═════ Source extract ═════
Stock-Markets / Financial Crash Jan 20, 2018 - 12:55 PM GMT

By: MoneyMetals

Stock-Markets

Mike Gleason: It is my great privilege now to be joined by James Rickards. Mr. Rickards is Editor of Strategic Intelligence, a monthly newsletter and Director of the James Rickards Project, an inquiry into the complex dynamics of geopolitics and global capital. He's also the author of several bestselling books including The Death of Money, Currency Wars, The New Case for Gold and The Road to Ruin. In addition to his achievements as a writer and author, Jim is also a portfolio manager, lawyer and renowned economic commentator, having been interviewed by CNBC, the BBC, Bloomberg, Fox News and CNN, just to name a few. And we're happy to have him back on the Money Metals Podcast.


Jim, thanks for coming on with us again today. We really appreciate your time as always and how are you?

Jim Rickards: I'm doing great Mike, great to be with you. Thank you.

Mike Gleason: Well Jim, I figure a good place to start here is with one of your most recent books. We want to get your take on the state of the world economy. In your book titled The Road to Ruin: The Global Elites' Secret Plan for the Next Financial Crisis, you make some very interesting comments. Now while the financial media is talking about booming stock markets and accelerating GDP growth, you aren't quite as optimistic. We both know that most of the growth we've seen in recent years has been built with huge amounts of central bank stimulus and the fundamental problems that drove the last financial crisis have hardly been resolved. In fact, you think the next financial catastrophe isn't too far away and many among the elite are getting ready for it. If you can, briefly lay out some of what you've been seeing.

Jim Rickards: Sure Mike, you touched on two different threads. One is, let's call it the short to intermediate term, which is how's the economy doing? What would the forecast be for the year ahead? What do I think about stocks and so forth? That's one part of the analysis, but the other one is a little bigger and a little deeper, which is what about another major financial crisis, a liquidity crisis, global financial panic and what would the response function be to that.

Let me separate. They're related because, I mean the point I always make is that there's a difference between a business cycle recession and a financial panic. They're two different things. They can go together, but they don't have to. For example, October 29, 1987, the Stock Market fell 22% in one day. In today's Dow terms that would be the equivalent of 5,000 Dow points, so we're at 26,000 or whatever, as we speak, a 22% drop would take it down about 5,000 points. You and I both know that if the Dow Jones fell 500 points that would be all anybody would hear about or talk about. Well, imagine 5,000 points. Well, that actually happened in percentage terms in October 1987. So, that's a financial panic, but there was no recession. The economy was fine and we pulled out of that in a couple of days. Actually after the panic, it wasn't such a bad time to buy and stocks rallied back. Then, for example in 1990, you had a normal business cycle recession. Unemployment went up. There were some defaults and all that, but there was no financial panic.
═════ Records supplied ═════
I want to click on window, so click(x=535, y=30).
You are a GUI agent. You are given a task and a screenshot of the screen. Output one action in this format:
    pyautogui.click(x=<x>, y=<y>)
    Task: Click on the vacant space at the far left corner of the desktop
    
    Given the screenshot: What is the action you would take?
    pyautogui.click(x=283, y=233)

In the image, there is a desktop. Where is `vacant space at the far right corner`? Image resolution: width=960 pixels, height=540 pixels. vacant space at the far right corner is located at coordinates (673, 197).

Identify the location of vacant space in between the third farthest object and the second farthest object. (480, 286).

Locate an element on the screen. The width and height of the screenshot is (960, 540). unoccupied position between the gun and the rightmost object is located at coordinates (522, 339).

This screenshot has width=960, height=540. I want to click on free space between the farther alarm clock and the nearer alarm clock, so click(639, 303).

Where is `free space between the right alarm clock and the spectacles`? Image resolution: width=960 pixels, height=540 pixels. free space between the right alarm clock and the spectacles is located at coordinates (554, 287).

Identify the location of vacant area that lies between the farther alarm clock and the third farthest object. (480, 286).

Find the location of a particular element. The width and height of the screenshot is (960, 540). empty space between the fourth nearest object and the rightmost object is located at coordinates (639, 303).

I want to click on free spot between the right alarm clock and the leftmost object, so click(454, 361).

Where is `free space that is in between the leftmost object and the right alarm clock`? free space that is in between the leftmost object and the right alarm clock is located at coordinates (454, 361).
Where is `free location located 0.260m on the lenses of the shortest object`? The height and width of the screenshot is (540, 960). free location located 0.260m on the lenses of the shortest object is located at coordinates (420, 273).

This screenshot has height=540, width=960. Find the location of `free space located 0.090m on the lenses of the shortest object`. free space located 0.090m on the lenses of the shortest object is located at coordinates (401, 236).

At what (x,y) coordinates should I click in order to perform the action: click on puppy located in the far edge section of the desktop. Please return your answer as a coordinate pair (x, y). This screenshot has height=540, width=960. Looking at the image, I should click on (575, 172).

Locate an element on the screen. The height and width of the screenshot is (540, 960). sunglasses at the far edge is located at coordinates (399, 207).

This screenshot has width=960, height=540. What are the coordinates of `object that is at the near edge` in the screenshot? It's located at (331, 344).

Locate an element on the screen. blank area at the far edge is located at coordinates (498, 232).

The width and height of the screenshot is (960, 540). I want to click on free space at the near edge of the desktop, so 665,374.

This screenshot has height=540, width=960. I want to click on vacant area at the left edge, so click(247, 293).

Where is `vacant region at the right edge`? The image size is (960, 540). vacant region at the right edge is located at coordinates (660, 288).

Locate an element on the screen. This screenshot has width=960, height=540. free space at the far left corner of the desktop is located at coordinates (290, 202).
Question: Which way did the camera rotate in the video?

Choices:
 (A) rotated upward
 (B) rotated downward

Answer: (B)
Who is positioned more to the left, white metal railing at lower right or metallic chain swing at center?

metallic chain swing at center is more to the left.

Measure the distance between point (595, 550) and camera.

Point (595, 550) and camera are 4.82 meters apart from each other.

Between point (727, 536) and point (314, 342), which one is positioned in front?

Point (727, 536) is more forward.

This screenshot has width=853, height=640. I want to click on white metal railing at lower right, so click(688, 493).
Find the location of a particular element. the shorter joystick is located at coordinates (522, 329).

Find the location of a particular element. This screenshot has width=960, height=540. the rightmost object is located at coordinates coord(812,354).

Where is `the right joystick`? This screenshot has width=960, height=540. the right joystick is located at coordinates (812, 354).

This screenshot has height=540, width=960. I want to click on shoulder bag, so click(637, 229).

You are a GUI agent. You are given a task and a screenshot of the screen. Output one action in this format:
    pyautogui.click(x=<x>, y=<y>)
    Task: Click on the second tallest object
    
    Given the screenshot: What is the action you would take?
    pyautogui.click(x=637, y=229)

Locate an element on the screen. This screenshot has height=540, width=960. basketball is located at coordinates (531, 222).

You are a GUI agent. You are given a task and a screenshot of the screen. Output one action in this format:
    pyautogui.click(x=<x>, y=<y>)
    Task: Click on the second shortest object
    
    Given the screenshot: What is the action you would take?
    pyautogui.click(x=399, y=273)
═════
Exercise details
Write the next part of the financial crisis interview, picking up after its last sentence. None of the lines are needed here.

Exercise response
In 2008, you had both. You had a recession that began in 2007 and lasted until 2009 and you had a financial panic that reached a peak in September-October 2008 with Lehman and AIG, so they're separate things. They can run together. Let's separate them and talk about the business cycle. I'm not as optimistic on the economy right now. I know there's a lot of hoopla. We just had the big Trump Tax Bill and the Stock Market's reaching all time highs. I mean, I read the tape. I get all that, but there are a lot headwinds in this economy. There's good evidence that the Fed is over-tightening.

Remember the Fed is doing two things at once that they've never done before. They're raising rates. I mean, they've done that many times, but they're raising rates, but at the same time, they're reducing their balance sheet. This is the opposite of QE. I'm sure a lot of listeners are familiar with QE, Quantatative Easing, which is money printing. That's all it is. And they do it by buying bonds. Then when they pay for the bonds from the dealers, they do it with money that comes out of thin air. That's how they expand the money supply. Well, they did that starting in 2008 all the way through until 2013, and then they tapered it off and the taper was over by the end of 2014, but they were still buying bonds. So, that was six years of bond buying. They expanded their balance sheet from $800 billion to $4.4 trillion.

Well, now they're putting that in reverse. They grabbed the gear and they shifted it into reverse and they're actually not dumping bonds. They're not going to sell a single bond, but what happens is, when bonds mature, the Treasury just sends you the money, so if you bought a five-year bond five years ago and it matures today, the Treasury just sends you the money. Well, when you send money to the Fed, the money disappears. It's the opposite of money printing. So, the Fed’s are actually destroying money, actually reducing the money supply, so they're raising rates and destroying money at the same time. It's a double whammy of tightening and I don't believe the U.S. economy's nearly as strong as the Fed believes. They rely on what's called the “Phillips Curve," which says unemployment's low, that's a constraint and wages are going to go up and inflation is right around the corner. And that's part of the reason they're tightening, but there are a lot of flaws in that theory.

First of all, the basic Phillips Curve theory is junk. It's just not true. We saw that in the late '70s when we had sky high unemployment and sky high inflation at the same time. We've also seen it recently when we've had low unemployment and disinflation at the same time. So, you start by saying the Phillips Curve is junk, but even if you thought there was something to it, there's so many problems with it in terms of labor force participation demographics, debt deleveraging, technology, et cetera, that it just doesn't apply under the current circumstances.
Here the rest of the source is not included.